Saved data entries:
----------

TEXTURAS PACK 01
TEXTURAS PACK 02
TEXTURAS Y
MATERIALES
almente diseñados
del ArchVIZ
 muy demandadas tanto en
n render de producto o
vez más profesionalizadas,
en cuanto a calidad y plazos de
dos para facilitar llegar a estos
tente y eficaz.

----------

Please write out every line of the items again, switching "TEXTURAS" to "TEXTURES" each time it occurs and leaving everything else untouched.

■ Output of the exercise:
TEXTURES PACK 01
TEXTURES PACK 02
TEXTURES Y
MATERIALES
almente diseñados
del ArchVIZ
 muy demandadas tanto en
n render de producto o
vez más profesionalizadas,
en cuanto a calidad y plazos de
dos para facilitar llegar a estos
tente y eficaz.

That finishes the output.